Perhaps the oddest part of the sexploitation breakout was that so few had seen it coming. If so, they had not been reading the trade papers. This side of the business had grown so fast in a couple of years that those involved had formed their own association. It turned out a war had broken out between the suppliers of cheaply-made sexploitationers and those willing to increase their budgets in order to entice audiences with better production values.
But this was at the hard-core end of the business, the number of outlets tripling from 300 theaters three years before to 800 in 1969, and operating obviously outside the restrictions of the Production Code or the new censorship system. Initially, movies costing $8,000-$15,000 could have been put together in a weekend. Now up to 100 movies budgeted at at a maximum of $45,000 were being made every year with a potential profit of $125,000-$300,000 each. About half a dozen companies had annual million-dollar turnovers.
But this business had also filtered down to the more easily exhibited soft-core, which fitted into the “X” category under the new censorship rules. The 100 cheap soft-core efforts financed by individual theaters or small chains which filled a supporting spot on a double bill produced meagre returns so it made more sense to edit down a hard-core feature to suit a soft-core audience. The demand for hard-core, most prominently seen in Detroit, where hard-core pictures often outgrossed first run, was filtering down into soft-core, hence the growth in bookings for the likes of Fanny Hill and I Am Curious, Yellow.
The other reason for moving into the soft-core market was that the hard-core end was saturated resulting in lower rentals and consequently lower profits which inhibited production.

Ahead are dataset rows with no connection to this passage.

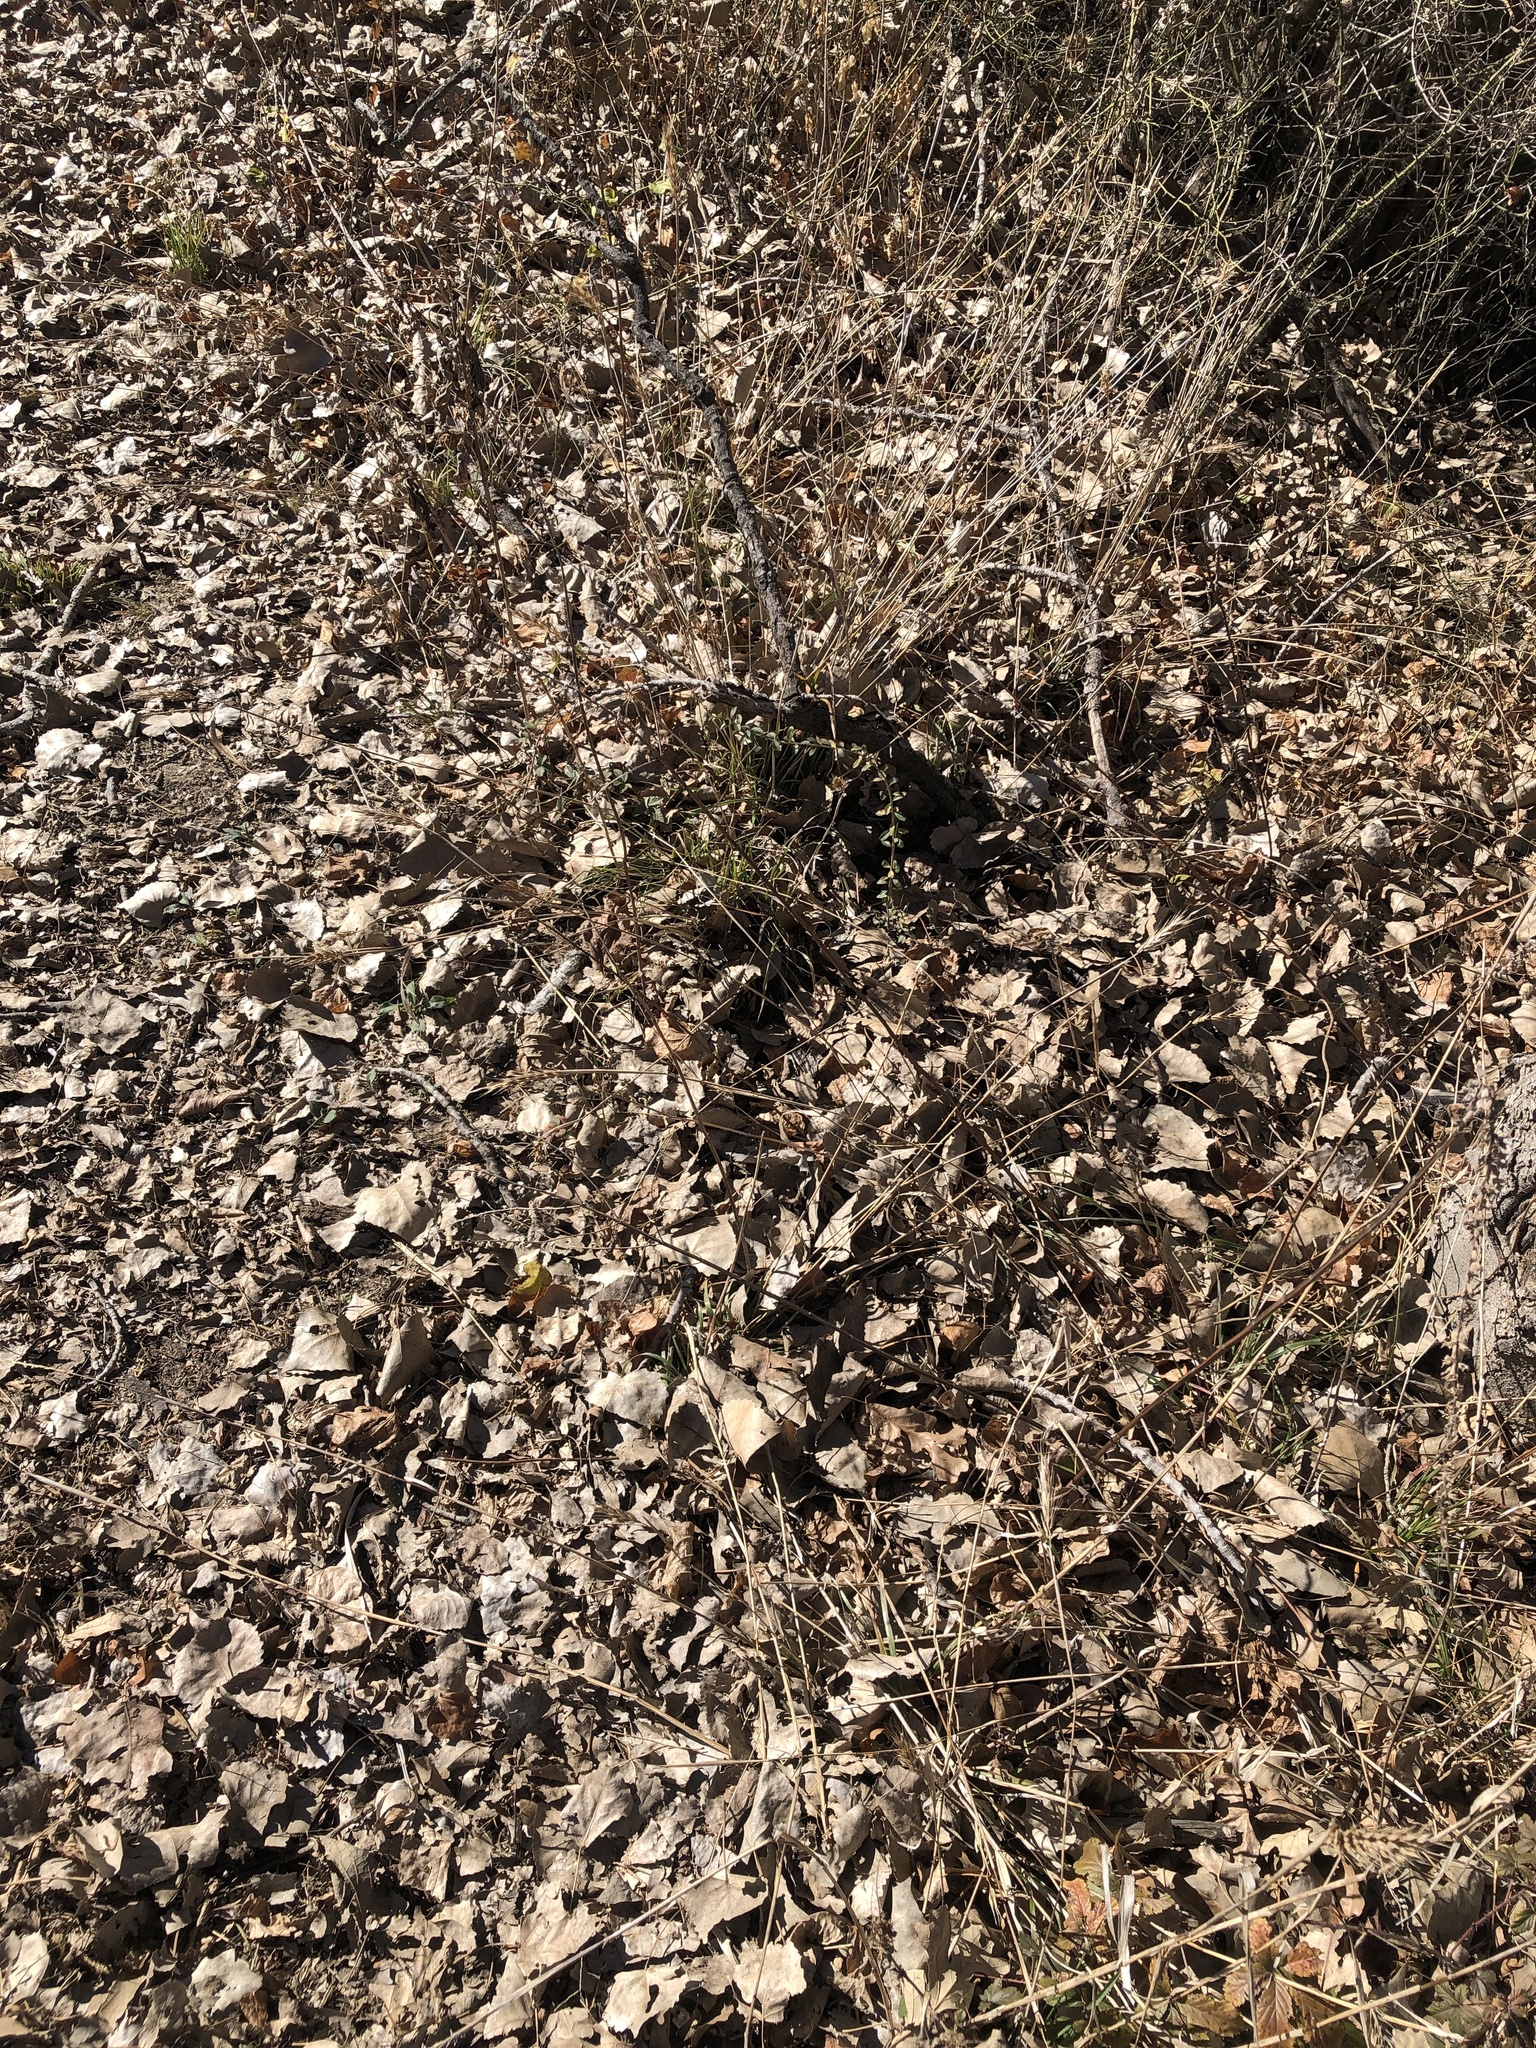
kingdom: Plantae
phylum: Tracheophyta
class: Magnoliopsida
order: Lamiales
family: Lamiaceae
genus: Teucrium
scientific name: Teucrium canadense
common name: American germander
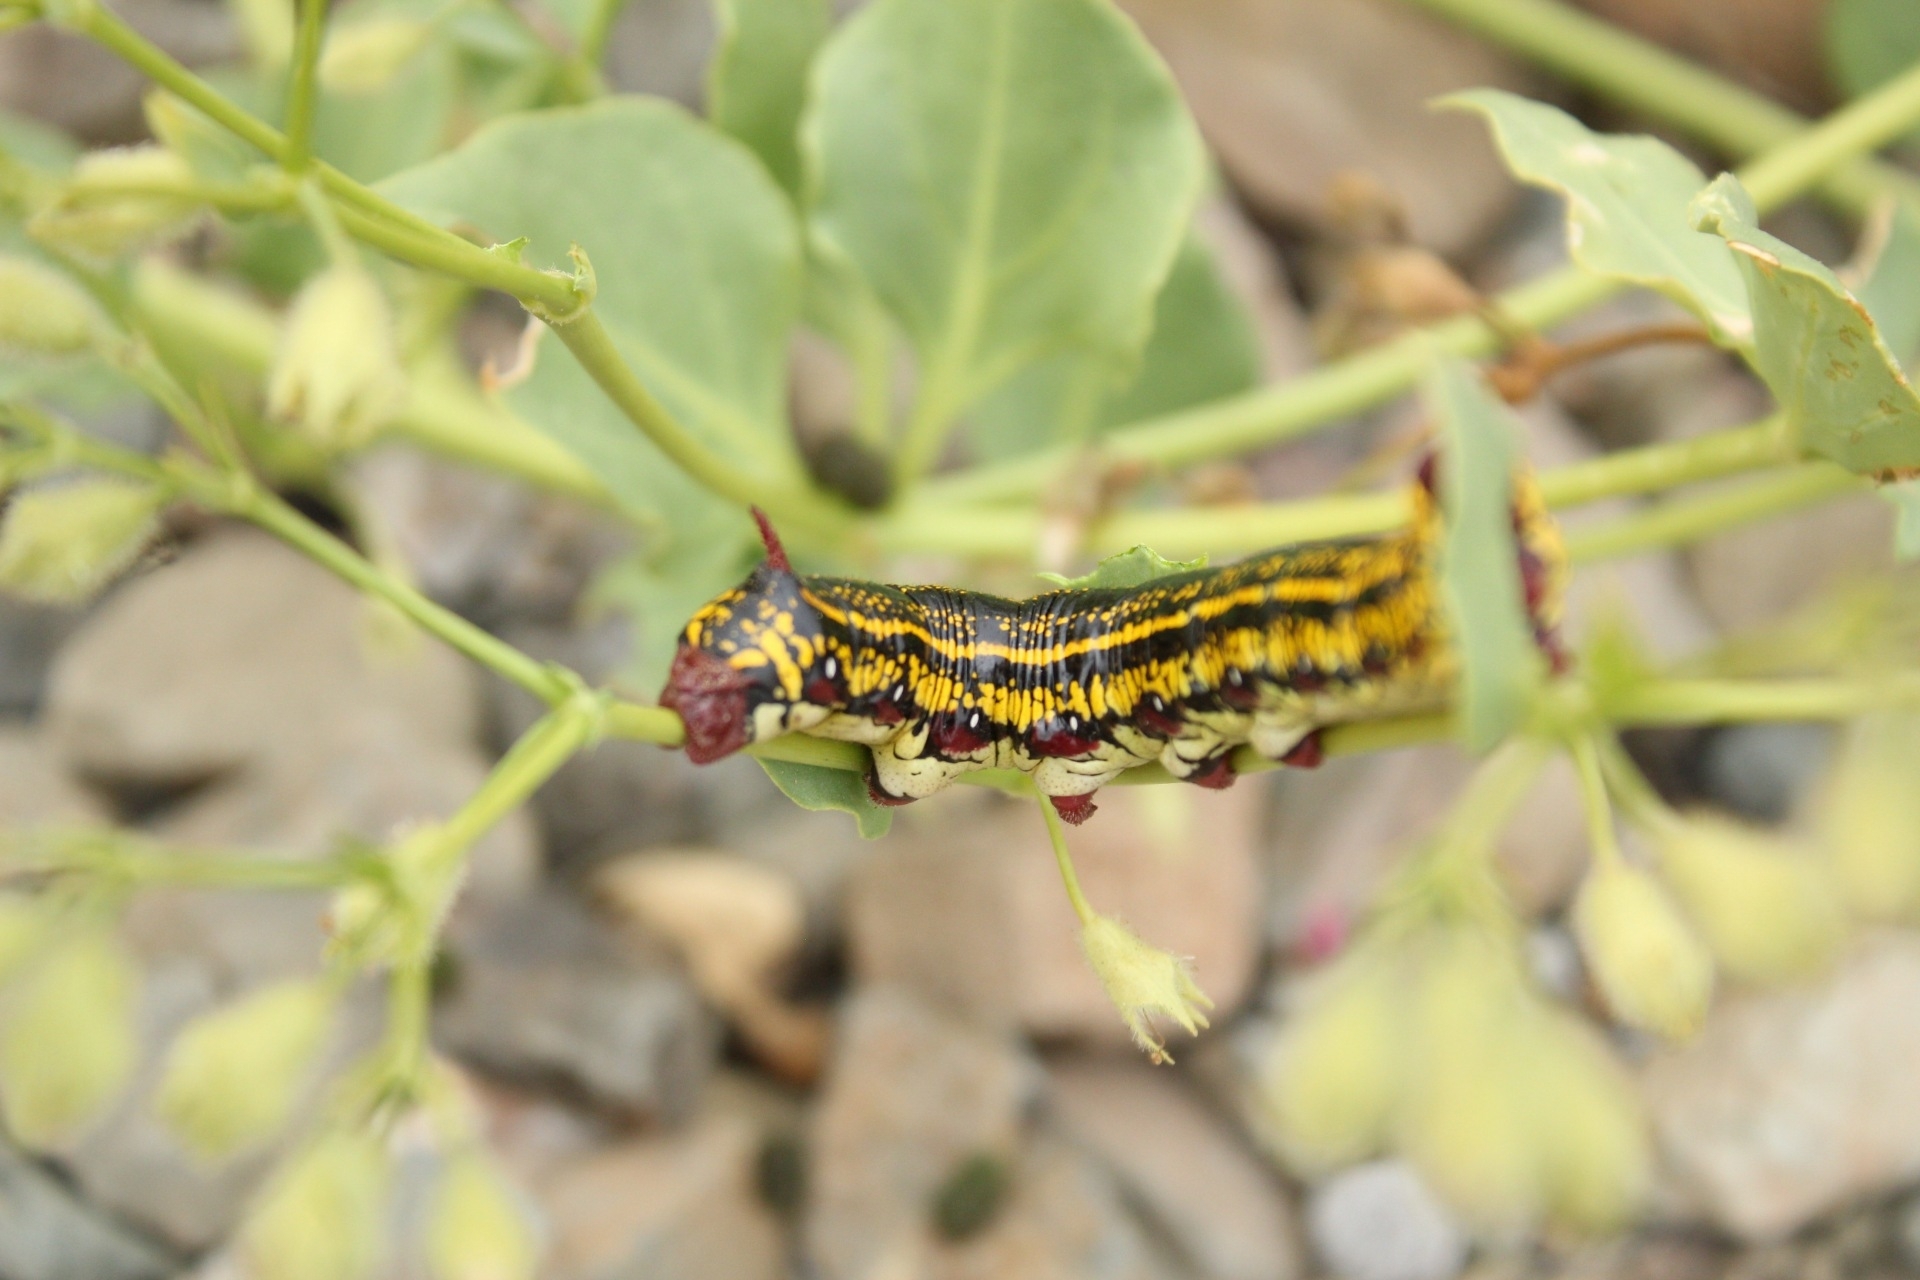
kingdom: Animalia
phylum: Arthropoda
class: Insecta
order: Lepidoptera
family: Sphingidae
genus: Hyles
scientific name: Hyles annei
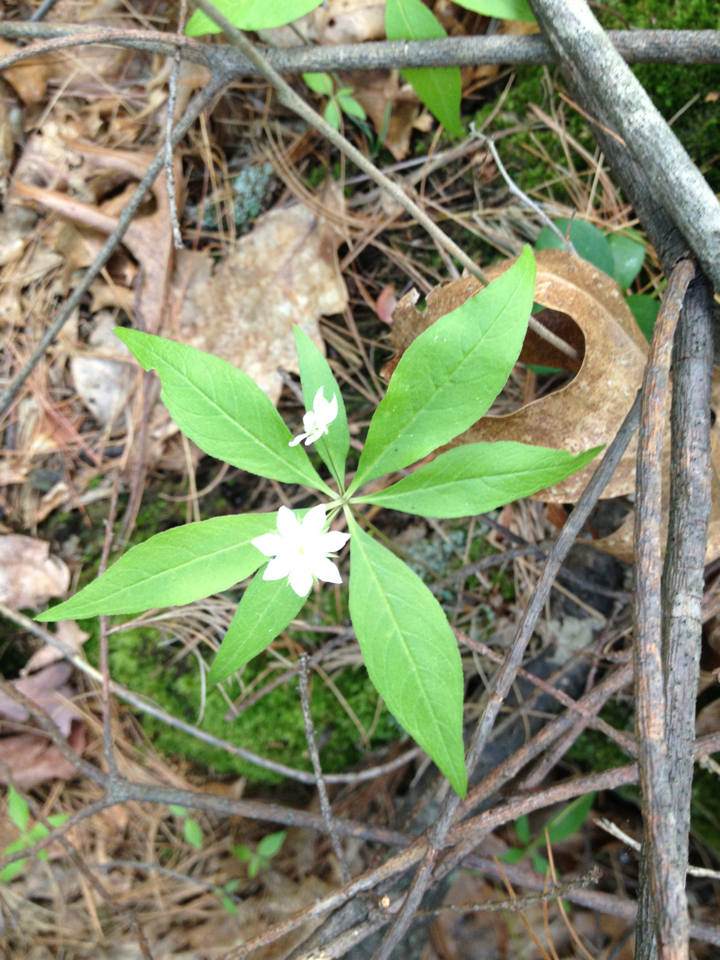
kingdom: Plantae
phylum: Tracheophyta
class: Magnoliopsida
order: Ericales
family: Primulaceae
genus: Lysimachia
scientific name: Lysimachia borealis
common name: American starflower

Theaters struggling to cover overheads from the thin stream of movies emanating from the major studios or finding there was little juice left in blockbusters by the time they drifted down the exhibition food chain increasingly turned to soft porn.
SOURCES: “Sexploitation Filmmakers, Showmen Form Adult Motion Picture Ass’n,” Box Office, January 20, 1969, p8; “Over-Seated for Sex,” Variety, July 2, 1969, p1; “Sexpix of $25,000-$45,000 Negative Cost See Bright, Not Clouded, Future,” Variety, July 16, 1969, p17. Results for the “Top 50 Chart” in Variety were taken from the following issues in 1969: Jun 4, Jul 2, Jul 9, Jul 23, Sep 24, Oct 1, Oct 15, Nov 5, Nov 26, Dec 3, Dec 10, Dec 17, Dec 24.
Fanny Hill may have been a hit, but that doesn’t mean she could accessorise; these boots really don’t go with that bag.